## [TASK DIRECTIONS]
Output the lines below without any change, from the first one through the line that contains "En Parkeo ofrecemos", with both ends included.

## [RECORDS PROVIDED]

------------------------------------------------------------------------

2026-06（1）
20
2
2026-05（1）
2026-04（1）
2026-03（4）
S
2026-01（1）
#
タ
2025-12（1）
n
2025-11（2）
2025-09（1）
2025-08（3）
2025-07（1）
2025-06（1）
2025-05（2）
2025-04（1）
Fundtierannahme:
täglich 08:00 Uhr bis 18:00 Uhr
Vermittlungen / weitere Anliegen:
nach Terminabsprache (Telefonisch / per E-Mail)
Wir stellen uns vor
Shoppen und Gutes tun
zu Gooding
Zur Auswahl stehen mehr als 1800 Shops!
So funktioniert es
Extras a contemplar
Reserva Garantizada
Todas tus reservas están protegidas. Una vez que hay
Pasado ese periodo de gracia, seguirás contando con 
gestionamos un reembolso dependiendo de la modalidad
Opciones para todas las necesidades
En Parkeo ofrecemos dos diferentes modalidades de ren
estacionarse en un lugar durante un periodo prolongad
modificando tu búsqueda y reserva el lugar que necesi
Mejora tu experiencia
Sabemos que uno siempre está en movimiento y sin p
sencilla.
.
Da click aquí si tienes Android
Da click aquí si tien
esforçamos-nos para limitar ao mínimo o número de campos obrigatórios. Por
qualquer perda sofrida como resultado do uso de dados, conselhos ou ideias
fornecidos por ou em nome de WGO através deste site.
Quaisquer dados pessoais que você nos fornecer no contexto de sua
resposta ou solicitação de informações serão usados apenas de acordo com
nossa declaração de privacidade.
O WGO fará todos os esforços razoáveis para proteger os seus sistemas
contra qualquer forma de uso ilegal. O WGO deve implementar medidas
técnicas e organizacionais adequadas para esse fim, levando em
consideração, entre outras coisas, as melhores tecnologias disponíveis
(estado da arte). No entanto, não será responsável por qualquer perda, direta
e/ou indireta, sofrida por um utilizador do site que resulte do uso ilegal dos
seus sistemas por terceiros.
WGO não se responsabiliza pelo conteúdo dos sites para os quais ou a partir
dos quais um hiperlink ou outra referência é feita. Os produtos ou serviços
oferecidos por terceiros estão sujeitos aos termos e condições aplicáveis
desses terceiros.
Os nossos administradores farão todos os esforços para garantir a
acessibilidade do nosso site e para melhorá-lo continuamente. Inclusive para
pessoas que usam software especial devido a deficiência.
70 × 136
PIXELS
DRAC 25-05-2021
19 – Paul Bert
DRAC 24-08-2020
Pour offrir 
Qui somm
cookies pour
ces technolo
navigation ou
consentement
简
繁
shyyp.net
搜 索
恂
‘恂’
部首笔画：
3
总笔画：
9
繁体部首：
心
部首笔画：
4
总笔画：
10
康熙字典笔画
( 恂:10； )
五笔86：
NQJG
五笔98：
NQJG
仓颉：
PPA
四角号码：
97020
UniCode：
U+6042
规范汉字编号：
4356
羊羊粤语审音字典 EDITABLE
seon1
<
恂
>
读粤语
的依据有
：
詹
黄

------------------------------------------------------------------------

## [TASK OUTPUT]
2026-06（1）
20
2
2026-05（1）
2026-04（1）
2026-03（4）
S
2026-01（1）
#
タ
2025-12（1）
n
2025-11（2）
2025-09（1）
2025-08（3）
2025-07（1）
2025-06（1）
2025-05（2）
2025-04（1）
Fundtierannahme:
täglich 08:00 Uhr bis 18:00 Uhr
Vermittlungen / weitere Anliegen:
nach Terminabsprache (Telefonisch / per E-Mail)
Wir stellen uns vor
Shoppen und Gutes tun
zu Gooding
Zur Auswahl stehen mehr als 1800 Shops!
So funktioniert es
Extras a contemplar
Reserva Garantizada
Todas tus reservas están protegidas. Una vez que hay
Pasado ese periodo de gracia, seguirás contando con 
gestionamos un reembolso dependiendo de la modalidad
Opciones para todas las necesidades
En Parkeo ofrecemos dos diferentes modalidades de ren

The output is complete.